In the guide’s summary, its writers explained why the nation’s telehealth providers and vendors need guidance, especially during the care challenges wrought by COVID-19.
“Increasingly, health care delivery organizations are relying on telehealth and remote patient monitoring (RPM) capabilities to treat patients at home. RPM is convenient and cost-effective, and since the onset of the COVID-19 pandemic, its adoption rate has rapidly increased,” the guide reads.
“Without adequate privacy and cybersecurity measures, however, unauthorized individuals may expose sensitive data or disrupt patient monitoring services.
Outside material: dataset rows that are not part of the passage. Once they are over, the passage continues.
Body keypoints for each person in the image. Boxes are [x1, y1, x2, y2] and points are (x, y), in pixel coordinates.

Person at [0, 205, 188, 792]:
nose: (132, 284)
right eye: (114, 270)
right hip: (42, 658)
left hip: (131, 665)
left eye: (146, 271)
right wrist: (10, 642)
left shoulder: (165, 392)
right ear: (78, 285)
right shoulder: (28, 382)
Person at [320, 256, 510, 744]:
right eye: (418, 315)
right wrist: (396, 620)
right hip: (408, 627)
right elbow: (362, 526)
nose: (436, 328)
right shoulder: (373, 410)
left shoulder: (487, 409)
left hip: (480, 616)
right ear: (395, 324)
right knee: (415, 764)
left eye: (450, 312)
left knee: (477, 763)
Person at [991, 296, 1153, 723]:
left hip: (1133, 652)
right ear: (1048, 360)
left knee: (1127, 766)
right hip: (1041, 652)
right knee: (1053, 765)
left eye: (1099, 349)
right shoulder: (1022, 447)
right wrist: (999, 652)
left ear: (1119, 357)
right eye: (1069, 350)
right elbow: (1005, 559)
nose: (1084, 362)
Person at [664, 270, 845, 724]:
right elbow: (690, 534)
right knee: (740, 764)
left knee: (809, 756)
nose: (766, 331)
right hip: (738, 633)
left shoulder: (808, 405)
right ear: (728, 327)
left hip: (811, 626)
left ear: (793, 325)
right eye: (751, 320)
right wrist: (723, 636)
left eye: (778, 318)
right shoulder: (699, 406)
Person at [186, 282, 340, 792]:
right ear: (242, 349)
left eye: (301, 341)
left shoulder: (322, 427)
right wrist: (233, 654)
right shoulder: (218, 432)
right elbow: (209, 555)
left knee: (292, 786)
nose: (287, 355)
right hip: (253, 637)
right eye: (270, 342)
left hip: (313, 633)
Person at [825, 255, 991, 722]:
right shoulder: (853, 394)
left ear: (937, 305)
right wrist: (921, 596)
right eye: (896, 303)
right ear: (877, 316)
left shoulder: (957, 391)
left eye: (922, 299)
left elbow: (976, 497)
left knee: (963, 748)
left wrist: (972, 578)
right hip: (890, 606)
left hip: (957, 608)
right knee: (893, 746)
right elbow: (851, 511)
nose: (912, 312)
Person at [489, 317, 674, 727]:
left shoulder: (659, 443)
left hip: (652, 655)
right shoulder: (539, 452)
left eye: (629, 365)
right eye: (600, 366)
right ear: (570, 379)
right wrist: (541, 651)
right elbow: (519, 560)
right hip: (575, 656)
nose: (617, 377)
In collaboration with industry partners, the National Cybersecurity Center of Excellence (NCCOE) built a laboratory environment to demonstrate how HDOs can implement cybersecurity and privacy controls to enhance telehealth RPM resiliency.”
UMMC has about 100 patients spread over 10 counties using remote patient monitoring, but that number is constantly rolling as patients are enrolled and discharged, said Tanya Tucker, a Center for Telehealth nurse manager.
Many are in rural areas with few or no specialists. Others may have transportation or health issues that keep them from regularly traveling to UMMC’s Jackson campus. For them, telehealth is the answer to making sure their chronic conditions are treated and closely monitored by their own physicians in addition to nurse practitioners at the Center for Telehealth.
When a remote telehealth patient uses Bluetooth-enabled devices – a blood pressure cuff, scales to weight themselves, a finger oximeter to gauge their blood oxygen saturation – it generates data on their health that is recorded electronically, often straight to their electronic medical record. Other patient-caregiver interactions are recorded, such as a provider asking a patient to shake their pill bottle so that the provider can tell by the sound whether they’re taking their medications.
Security pitfalls for remote patients whose devices are not proprietary could include viruses on their personal devices, and even hackers delving into their information in a way that it endangers their very health, Cespedes said. “You can imagine if thousands of patients with a chronic condition, whose blood pressure or glucose is being remotely monitored, and someone hacks their information. You could have wrong numbers produced, and it could lead to bad health outcomes for the patient.”
The draft guide is designed to advise both telehealth providers and vendors who supply their technology on information security. “It’s how to continue to put the patient at the center of their own health data, and to empower patients to be in control of their own information,’ Cespedes said. “Structurally, telehealth is set up so that people or interests with nefarious goals can’t access patients’ information and use it in a negative way.”
“Ultimately, this project was to get out in front of security and privacy issues so that whatever is delivered to the patient is not something that they have to concern themselves with or struggle with,” Waite said. “They need to know that delivery of telehealth will protect their privacy and deliver the kind of care they need.”